--- Data supplied Enclosed Below ---

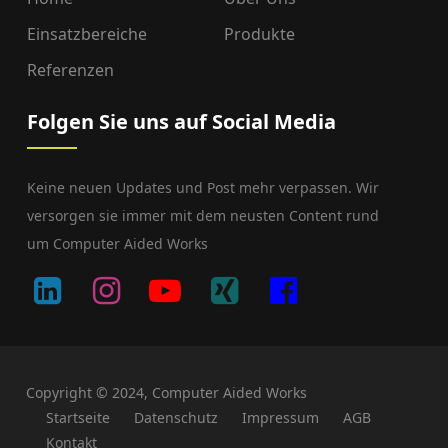
Einsatzbereiche
Produkte
Referenzen
Folgen Sie uns auf Social Media
Keine neuen Updates und Post mehr verpassen. Wir
versorgen sie immer mit dem neusten Content rund
um Computer Aided Works
Copyright © 2024, Computer Aided Works
Startseite
Datenschutz
Impressum
AGB
Kontakt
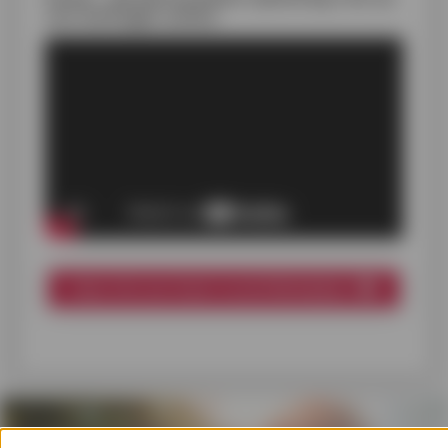
verrichtingen online
Meer info over itsme® en de FAQ bekijken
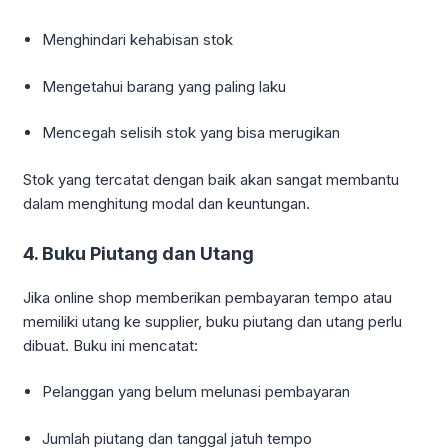
Menghindari kehabisan stok
Mengetahui barang yang paling laku
Mencegah selisih stok yang bisa merugikan
Stok yang tercatat dengan baik akan sangat membantu
dalam menghitung modal dan keuntungan.
4. Buku Piutang dan Utang
Jika online shop memberikan pembayaran tempo atau
memiliki utang ke supplier, buku piutang dan utang perlu
dibuat. Buku ini mencatat:
Pelanggan yang belum melunasi pembayaran
Jumlah piutang dan tanggal jatuh tempo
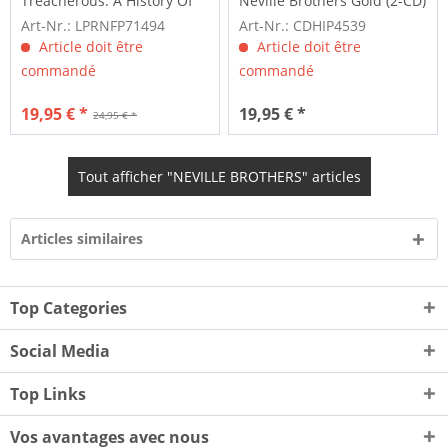
Treacherous: A History Of
Neville Brothers Gold (2-CD)
The Neville Brothers...
Art-Nr.: LPRNFP71494
Art-Nr.: CDHIP4539
Article doit être
Article doit être
commandé
commandé
19,95 € *
19,95 € *
24,95 € *
Tout afficher "NEVILLE BROTHERS" articles
Articles similaires
Top Categories
Social Media
Top Links
Vos avantages avec nous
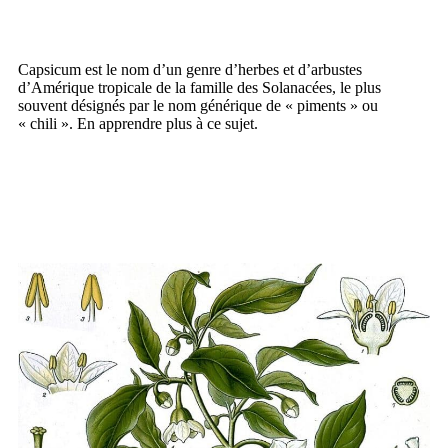
Capsicum est le nom d’un genre d’herbes et d’arbustes
d’Amérique tropicale de la famille des Solanacées, le plus
souvent désignés par le nom générique de « piments » ou
« chili ». En apprendre plus à ce sujet.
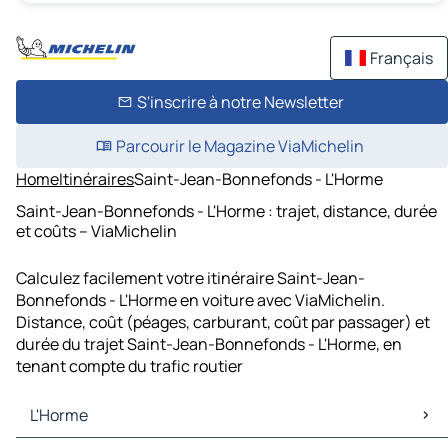
Français
S'inscrire à notre Newsletter
Parcourir le Magazine ViaMichelin
Home
Itinéraires
Saint-Jean-Bonnefonds - L'Horme
Saint-Jean-Bonnefonds - L'Horme : trajet, distance, durée
et coûts – ViaMichelin
Calculez facilement votre itinéraire Saint-Jean-
Bonnefonds - L'Horme en voiture avec ViaMichelin.
Distance, coût (péages, carburant, coût par passager) et
durée du trajet Saint-Jean-Bonnefonds - L'Horme, en
tenant compte du trafic routier
L'Horme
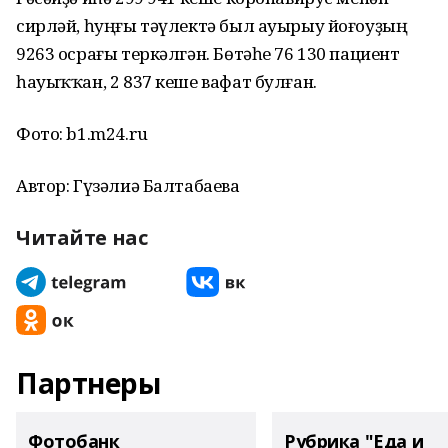
сирләй, һуңғы тәүлектә был ауырыу йоғоуҙың
9263 осрағы теркәлгән. Бөтәһе 76 130 пациент
һауыҡҡан, 2 837 кеше вафат булған.
Фото: b1.m24.ru
Автор: Гүзәлиә Балтабаева
Читайте нас
Партнеры
Фотобанк
Рубрика "Еда и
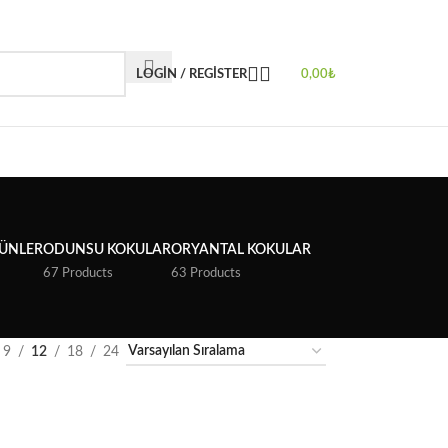
LOGIN / REGISTER
0,00
₺
ÜNLER
ODUNSU KOKULAR
ORYANTAL KOKULAR
67 Products
63 Products
9
12
18
24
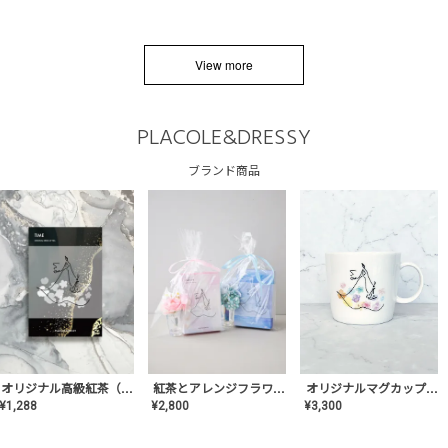
View more
PLACOLE&DRESSY
ブランド商品
オリジナルマグカップ【AT-TW-03】ギフトセット有/プレゼント/内祝い/結婚式/ペア/食器/テーブルウェア/記念日/お返し/特別/高級/おしゃれ
オリジナル高級紅茶（TIME/タイム）【ギフト/プチギフト/プレゼント/内祝い/結婚式/オリジナル配合/高品質/ハーブティー/茶葉/記念日/お返し/手土産/美容/おしゃれ】
紅茶とアレンジフラワーのセット
¥
3,300
¥
1,288
¥
2,800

--- End of Enclosed Data supplied ---

» **What the task requires**
Arrange the lines of the records as a Markdown table with the columns Row and Line, beginning at the line that contains "Treacherous: A History Of" and stopping after the line that contains "à ce sujet.". Number the rows, and leave out blank lines and the pictures.

» **Answer below**
| Row | Line |
|---|---|
| 1 | Treacherous: A History Of |
| 2 | Neville Brothers Gold (2-CD) |
| 3 | The Neville Brothers... |
| 4 | Art-Nr.: LPRNFP71494 |
| 5 | Art-Nr.: CDHIP4539 |
| 6 | Article doit être |
| 7 | Article doit être |
| 8 | commandé |
| 9 | commandé |
| 10 | 19,95 € * |
| 11 | 19,95 € * |
| 12 | 24,95 € * |
| 13 | Tout afficher "NEVILLE BROTHERS" articles |
| 14 | Articles similaires |
| 15 | Top Categories |
| 16 | Social Media |
| 17 | Top Links |
| 18 | Vos avantages avec nous |
| 19 | Capsicum est le nom d’un genre d’herbes et d’arbustes |
| 20 | d’Amérique tropicale de la famille des Solanacées, le plus |
| 21 | souvent désignés par le nom générique de « piments » ou |
| 22 | « chili ». En apprendre plus à ce sujet. |